Start of SOURCE INFORMATION
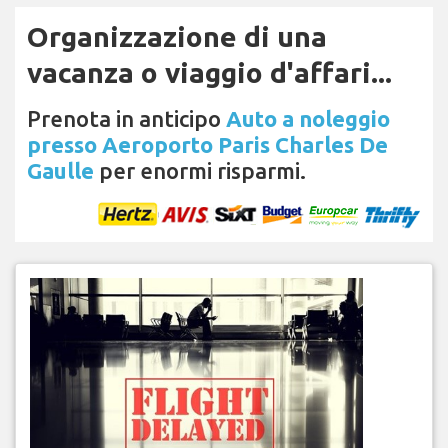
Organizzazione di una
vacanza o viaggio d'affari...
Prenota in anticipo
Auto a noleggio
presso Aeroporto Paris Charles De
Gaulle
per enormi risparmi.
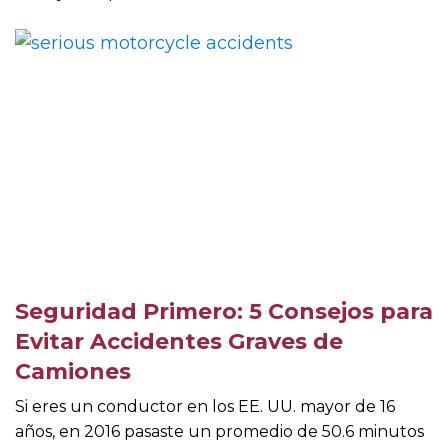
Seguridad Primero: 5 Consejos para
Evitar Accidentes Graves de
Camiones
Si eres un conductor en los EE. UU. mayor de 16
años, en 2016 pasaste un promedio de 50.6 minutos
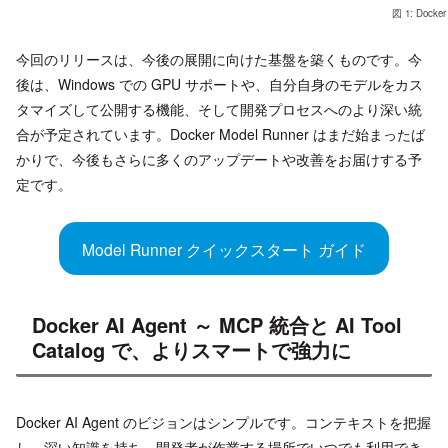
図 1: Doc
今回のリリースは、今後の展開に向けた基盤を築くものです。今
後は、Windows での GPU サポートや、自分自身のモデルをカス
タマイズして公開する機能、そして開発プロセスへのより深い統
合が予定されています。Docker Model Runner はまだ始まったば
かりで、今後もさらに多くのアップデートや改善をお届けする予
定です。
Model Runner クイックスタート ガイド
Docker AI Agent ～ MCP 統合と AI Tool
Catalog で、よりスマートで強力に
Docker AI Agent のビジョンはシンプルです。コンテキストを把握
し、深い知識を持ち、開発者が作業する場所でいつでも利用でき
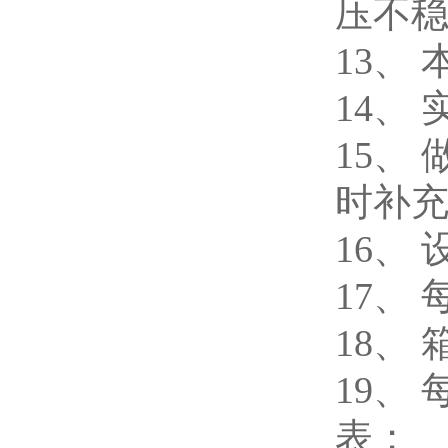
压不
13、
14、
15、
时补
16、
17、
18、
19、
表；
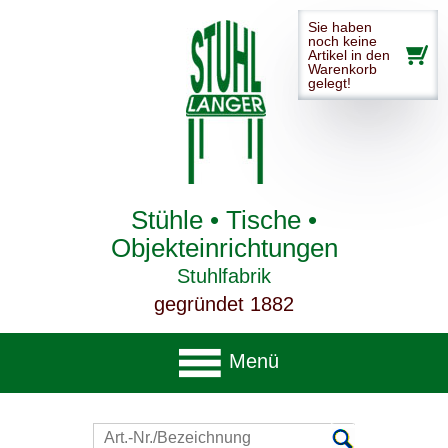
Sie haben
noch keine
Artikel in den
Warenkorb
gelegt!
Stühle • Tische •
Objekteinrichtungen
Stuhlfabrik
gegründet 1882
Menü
End of SOURCE INFORMATION
__TO DO__. Copy each line from the entries above that has the word "Runner" in it.

__FINISHED EXERCISE__.
合が予定されています。Docker Model Runner はまだ始まったば
Model Runner クイックスタート ガイド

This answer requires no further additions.